- [Extracted information]
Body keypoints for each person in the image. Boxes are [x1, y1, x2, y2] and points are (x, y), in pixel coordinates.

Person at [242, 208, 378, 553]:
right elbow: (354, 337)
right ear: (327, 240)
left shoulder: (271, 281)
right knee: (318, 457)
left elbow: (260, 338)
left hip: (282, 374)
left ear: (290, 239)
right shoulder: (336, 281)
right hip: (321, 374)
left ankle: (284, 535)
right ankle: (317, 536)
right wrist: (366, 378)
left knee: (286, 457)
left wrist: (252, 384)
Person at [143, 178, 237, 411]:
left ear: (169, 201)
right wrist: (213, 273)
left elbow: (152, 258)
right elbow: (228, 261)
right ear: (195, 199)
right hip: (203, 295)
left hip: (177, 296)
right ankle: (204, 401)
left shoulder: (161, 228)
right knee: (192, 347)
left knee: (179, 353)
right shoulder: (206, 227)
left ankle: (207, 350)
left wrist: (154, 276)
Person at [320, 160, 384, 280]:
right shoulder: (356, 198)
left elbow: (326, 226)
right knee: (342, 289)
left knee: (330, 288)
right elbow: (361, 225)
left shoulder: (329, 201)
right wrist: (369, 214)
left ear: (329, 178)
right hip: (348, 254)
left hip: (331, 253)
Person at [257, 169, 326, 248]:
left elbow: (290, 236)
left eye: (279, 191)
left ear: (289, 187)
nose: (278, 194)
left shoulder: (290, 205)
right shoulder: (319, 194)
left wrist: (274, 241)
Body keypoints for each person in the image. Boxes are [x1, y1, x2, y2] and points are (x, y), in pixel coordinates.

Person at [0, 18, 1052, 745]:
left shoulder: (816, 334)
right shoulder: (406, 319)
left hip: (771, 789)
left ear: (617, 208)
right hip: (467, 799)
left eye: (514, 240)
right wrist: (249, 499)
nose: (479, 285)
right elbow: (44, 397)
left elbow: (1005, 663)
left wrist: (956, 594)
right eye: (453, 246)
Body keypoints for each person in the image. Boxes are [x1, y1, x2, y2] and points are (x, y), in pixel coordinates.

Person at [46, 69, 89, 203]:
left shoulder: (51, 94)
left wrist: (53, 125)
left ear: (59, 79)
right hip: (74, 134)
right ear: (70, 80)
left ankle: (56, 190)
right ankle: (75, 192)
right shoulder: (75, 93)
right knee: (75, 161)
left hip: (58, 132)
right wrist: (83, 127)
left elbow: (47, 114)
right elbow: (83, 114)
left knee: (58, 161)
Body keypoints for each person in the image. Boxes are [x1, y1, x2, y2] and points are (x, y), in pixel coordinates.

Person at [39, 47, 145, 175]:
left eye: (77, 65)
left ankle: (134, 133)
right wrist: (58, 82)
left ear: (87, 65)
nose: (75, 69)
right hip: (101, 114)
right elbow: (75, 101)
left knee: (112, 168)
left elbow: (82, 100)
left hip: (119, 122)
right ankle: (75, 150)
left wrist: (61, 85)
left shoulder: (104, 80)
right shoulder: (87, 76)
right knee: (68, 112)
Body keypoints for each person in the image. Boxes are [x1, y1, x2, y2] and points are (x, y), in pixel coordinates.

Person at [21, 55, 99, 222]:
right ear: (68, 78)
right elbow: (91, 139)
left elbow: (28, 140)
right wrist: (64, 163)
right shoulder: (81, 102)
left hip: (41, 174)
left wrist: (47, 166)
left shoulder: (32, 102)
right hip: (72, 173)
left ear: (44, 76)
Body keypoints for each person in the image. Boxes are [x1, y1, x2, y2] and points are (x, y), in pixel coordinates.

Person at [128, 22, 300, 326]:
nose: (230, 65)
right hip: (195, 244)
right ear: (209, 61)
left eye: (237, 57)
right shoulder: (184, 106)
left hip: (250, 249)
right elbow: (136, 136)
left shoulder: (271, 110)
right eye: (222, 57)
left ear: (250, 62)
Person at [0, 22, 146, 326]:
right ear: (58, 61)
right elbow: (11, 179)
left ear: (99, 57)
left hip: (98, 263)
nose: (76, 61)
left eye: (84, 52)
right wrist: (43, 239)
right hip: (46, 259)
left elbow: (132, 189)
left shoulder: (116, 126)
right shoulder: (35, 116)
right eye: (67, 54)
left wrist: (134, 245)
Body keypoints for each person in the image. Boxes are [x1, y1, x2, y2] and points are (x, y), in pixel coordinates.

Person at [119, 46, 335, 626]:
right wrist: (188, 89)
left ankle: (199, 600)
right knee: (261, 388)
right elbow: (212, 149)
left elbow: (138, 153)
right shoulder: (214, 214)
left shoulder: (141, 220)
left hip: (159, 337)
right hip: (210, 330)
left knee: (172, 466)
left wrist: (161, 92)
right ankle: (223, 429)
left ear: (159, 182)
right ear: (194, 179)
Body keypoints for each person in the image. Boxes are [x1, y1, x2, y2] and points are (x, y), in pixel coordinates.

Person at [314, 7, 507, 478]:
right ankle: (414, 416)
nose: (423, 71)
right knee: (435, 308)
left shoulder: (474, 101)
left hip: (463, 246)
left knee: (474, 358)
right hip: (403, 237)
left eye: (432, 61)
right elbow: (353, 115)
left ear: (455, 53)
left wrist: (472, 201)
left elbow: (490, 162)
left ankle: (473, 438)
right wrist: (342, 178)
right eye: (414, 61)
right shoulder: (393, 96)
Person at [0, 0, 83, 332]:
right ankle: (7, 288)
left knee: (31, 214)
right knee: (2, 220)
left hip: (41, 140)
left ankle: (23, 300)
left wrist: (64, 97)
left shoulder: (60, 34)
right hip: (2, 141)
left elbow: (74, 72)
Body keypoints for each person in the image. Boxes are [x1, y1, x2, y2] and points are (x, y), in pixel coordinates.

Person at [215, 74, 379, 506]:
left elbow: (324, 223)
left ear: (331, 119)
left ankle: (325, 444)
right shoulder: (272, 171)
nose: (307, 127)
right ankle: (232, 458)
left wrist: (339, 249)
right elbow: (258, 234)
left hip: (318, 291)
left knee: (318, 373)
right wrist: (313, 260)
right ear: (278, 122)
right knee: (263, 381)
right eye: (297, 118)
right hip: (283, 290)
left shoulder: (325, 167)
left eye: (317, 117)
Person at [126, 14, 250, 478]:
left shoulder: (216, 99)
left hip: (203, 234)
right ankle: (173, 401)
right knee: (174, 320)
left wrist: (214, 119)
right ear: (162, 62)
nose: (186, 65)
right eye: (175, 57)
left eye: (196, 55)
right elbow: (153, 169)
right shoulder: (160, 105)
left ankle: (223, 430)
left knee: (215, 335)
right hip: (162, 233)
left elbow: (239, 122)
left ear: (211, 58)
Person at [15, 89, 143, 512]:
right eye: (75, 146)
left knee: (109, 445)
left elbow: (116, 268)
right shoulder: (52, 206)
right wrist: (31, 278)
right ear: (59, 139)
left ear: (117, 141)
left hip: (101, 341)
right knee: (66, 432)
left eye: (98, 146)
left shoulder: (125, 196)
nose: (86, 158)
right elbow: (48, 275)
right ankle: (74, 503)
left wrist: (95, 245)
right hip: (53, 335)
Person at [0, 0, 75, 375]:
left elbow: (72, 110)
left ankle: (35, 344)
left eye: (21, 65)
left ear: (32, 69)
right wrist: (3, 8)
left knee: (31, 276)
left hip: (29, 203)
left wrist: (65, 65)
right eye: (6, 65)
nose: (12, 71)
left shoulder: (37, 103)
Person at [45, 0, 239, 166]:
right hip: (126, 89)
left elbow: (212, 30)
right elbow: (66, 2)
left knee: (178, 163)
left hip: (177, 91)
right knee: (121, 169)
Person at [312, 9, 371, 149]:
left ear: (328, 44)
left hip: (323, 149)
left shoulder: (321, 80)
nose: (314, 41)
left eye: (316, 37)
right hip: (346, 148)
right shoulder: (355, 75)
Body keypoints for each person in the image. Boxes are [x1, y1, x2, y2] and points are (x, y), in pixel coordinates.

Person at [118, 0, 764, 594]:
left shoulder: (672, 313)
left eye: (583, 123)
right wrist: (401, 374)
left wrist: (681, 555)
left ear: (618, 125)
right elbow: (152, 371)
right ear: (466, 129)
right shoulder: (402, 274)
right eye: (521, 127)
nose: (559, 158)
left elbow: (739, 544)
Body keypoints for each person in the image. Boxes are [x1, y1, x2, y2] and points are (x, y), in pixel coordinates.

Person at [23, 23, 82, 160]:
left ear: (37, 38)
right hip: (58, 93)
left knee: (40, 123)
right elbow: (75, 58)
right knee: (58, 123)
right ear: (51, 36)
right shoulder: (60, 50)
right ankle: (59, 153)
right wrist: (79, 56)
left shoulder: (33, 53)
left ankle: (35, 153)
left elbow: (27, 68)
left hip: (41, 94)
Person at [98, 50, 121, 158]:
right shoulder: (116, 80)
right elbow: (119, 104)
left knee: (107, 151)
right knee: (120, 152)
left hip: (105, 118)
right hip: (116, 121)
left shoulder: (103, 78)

- [Work required] If a line in the entries above has the word "nose", copy it.

- [The answer]
nose: (278, 194)
nose: (479, 285)
nose: (75, 69)
nose: (230, 65)
nose: (76, 61)
nose: (423, 71)
nose: (307, 127)
nose: (186, 65)
nose: (86, 158)
nose: (12, 71)
nose: (314, 41)
nose: (559, 158)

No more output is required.